Contratto d’opera, come dobbiamo farlo

La forma contrattuale tipica con la quale lavora una partita Iva è il contratto d’opera, disciplinato dall’articolo 2222 del Codice civile: è questo il contratto di lavoro che solitamente stipuliamo con un cliente. Tramite tale tipo di accordo ci impegniamo formalmente a realizzare, prevalentemente con l’apporto del nostro lavoro, un’opera o un servizio in cambio del compenso pattuito. È un’attività che svolgiamo in assoluta autonomia e che non prevede nessun vincolo di subordinazione. Questi sono, appunto, i due aspetti fondamentali del contratto d’opera che si stipula tra titolari di partita Iva: l’apporto prevalente del nostro lavoro e l’autonomia. Ed è l’aspetto principale che ci distingue rispetto a un’attività d’impresa, in cui il lavoro è organizzato prevalentemente con l’apporto di collaboratori e organizzando tutti i mezzi necessari per il suo compimento. È utile ricordare, tuttavia, che, nel momento in cui si accetta un lavoro da un committente, la forma scritta del contratto d’opera non è obbligatoria, ma è consigliata.

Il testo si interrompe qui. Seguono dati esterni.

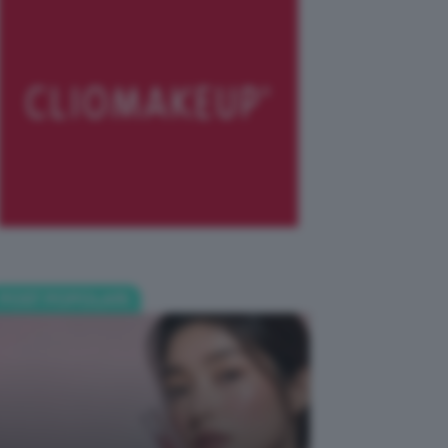
POST POPOLARI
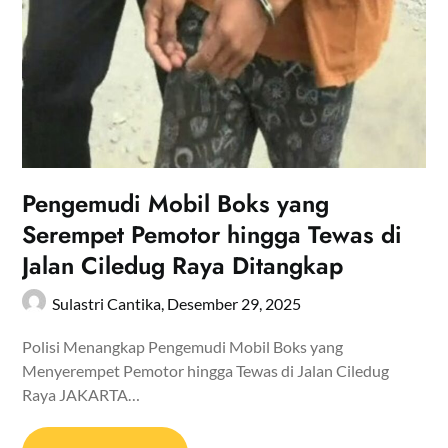
Pengemudi Mobil Boks yang
Serempet Pemotor hingga Tewas di
Jalan Ciledug Raya Ditangkap
Sulastri Cantika,
Desember 29, 2025
Polisi Menangkap Pengemudi Mobil Boks yang
Menyerempet Pemotor hingga Tewas di Jalan Ciledug
Raya JAKARTA…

I contenuti del contratto d’opera
Primo passo: una descrizione dettagliata dell’opera o del servizio che andremo a realizzare per il nostro cliente. Inoltre, devono essere indicati gli eventuali materiali e mezzi necessari per la progettazione, così come i tempi, sia di consegna del lavoro sia di pagamento.
È poi sempre utile segnalare la data di sottoscrizione del contratto oltre alle modalità di recesso dallo stesso. Infine, il contratto deve specificare il compenso che è stato concordato e le modalità di pagamento.
Per evitare di finire in tribunale o di andare incontro a contestazioni varie, è necessario che gli accordi contrattuali siano scrupolosamente rispettati.
L’incasso del compenso economico
Il contratto d’opera è molto importante anche ai fini del pagamento del lavoro svolto. La forma scritta dell’accordo di lavoro – in cui sono indicati i termini di liquidazione dello stesso – consente di esigere formalmente il pagamento dei nostri compensi. La legge, infatti, stabilisce che le condizioni di pagamento di un lavoro sono quelle fissate nel contratto. Proprio per non avere brutte sorprese, anche e soprattutto da questo punto di vista, è utile sottoscrivere il contratto d’opera. Nella malaugurata ipotesi di contestazioni sul pagamento del lavoro svolto, il contratto fa fede e costituisce la prova di quanto ci spetta.
La prova dell’avvenuto pagamento
Un altro aspetto importante, anche per ragioni fiscali, è la prova dell’avvenuto pagamento. Fino ad alcuni anni fa eravamo obbligati a ricevere i pagamenti con documenti tracciabili, assegni non trasferibili e bonifici, facendo transitare tutto su un conto corrente. Nel 2008 quest’obbligo è stato abolito dando maggiore libertà alle operazioni in contanti, fermo restando l’obbligo di dover provare sempre la natura dei propri guadagni in caso di accertamento da parte del Fisco e della Guardia di Finanza. Tuttavia, il Decreto Monti dello scorso dicembre ha ristretto ulteriormente le possibilità di operazioni in contanti, introducendo il limite di 1.000 euro. Superata questa somma, i pagamenti devono essere tutti tracciabili. L’obiettivo è la lotta al riciclaggio di denaro sporco, oltre che all’evasione fiscale. È buona regola, quindi, utilizzare sempre forme di pagamento tracciabili come assegni, bonifici, carte di credito e Bancomat.
Partite Iva iscritte a un Albo professionale
I compensi delle partite Iva iscritte a un Albo professionale – come quelli degli architetti o degli ingegneri, tanto per fare un esempio – seguivano regole particolari e definite dagli Ordini o Albi di appartenenza. Fino a pochi mesi fa, infatti, i compensi degli appartenenti a un Albo professionale erano stabiliti in base a precisi tariffari e a questi bisognava attenersi. Dopo il decreto sulle liberalizzazioni dello scorso gennaio 2012, che ha stabilito l’abrogazione dei tariffari, la definizione dei compensi segue le regole del mercato e della concorrenza anche per chi è iscritto a un Albo.